Geometric properties and imperfections influence on buckling behavior of Variable-Thickness steel cylindrical shells subjected to combined Loading: Experimental and numerical study

Abstract

In this study, a total of five cylindrical shells with different stepwise wall thicknesses and varying geometric ratios (including Length-to-radius ratio (L/R) and radius-to-thickness ratio (R/t)) were subjected to the same axial pre-compression, followed by a uniform external pressure load, with the axial pre-compression value being constant. The primary objective of this study was to evaluate the buckling capacity, crustal cross-section deformation in the middle of each strake, and failure mechanism in the specimens.

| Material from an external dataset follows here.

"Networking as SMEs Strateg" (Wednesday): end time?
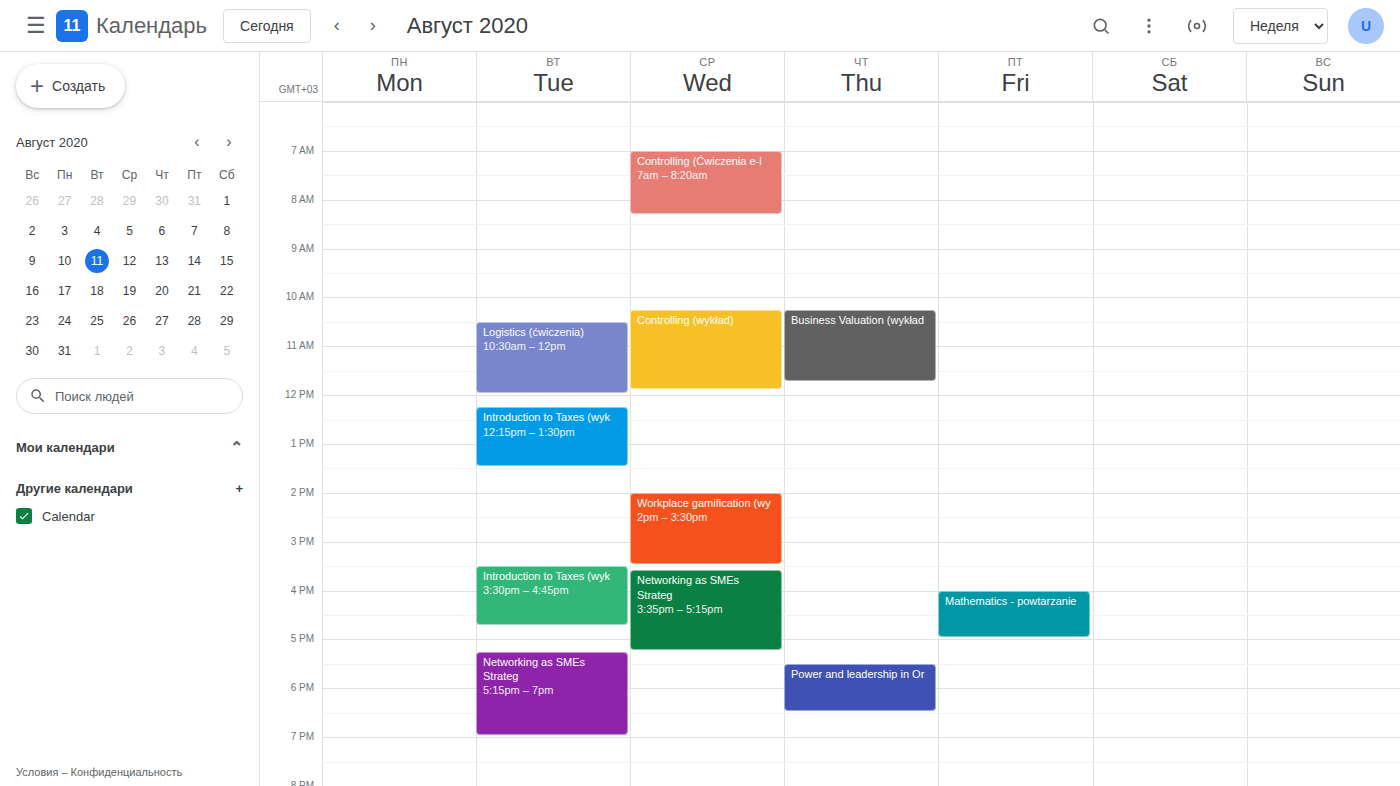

The results indicated that the shell with the lowest L/R and R/t ratios demonstrated the highest buckling capacity and exhibited more stability during failure.Furthermore, the experiments were conducted to verify the accuracy of nonlinear finite element analyses by employing ABAQUS FEA. Then, the simulated method was utilized to numerically investigate the effect of the geometric properties, pattern distribution thickness in the height of shells, the number of strakes, and geometric imperfection of the full-scale cylindrical shells. The findings revealed that the distribution of buckling waves and buckling capacity for cylindrical shells with variable thickness strongly depended on the thickened region and the coefficient of distribution thickness pattern in the height of shells. Additionally, in cylindrical shells with varying stepwise wall thickness, the sensitivity to imperfection increased with increasing axial pre-compression.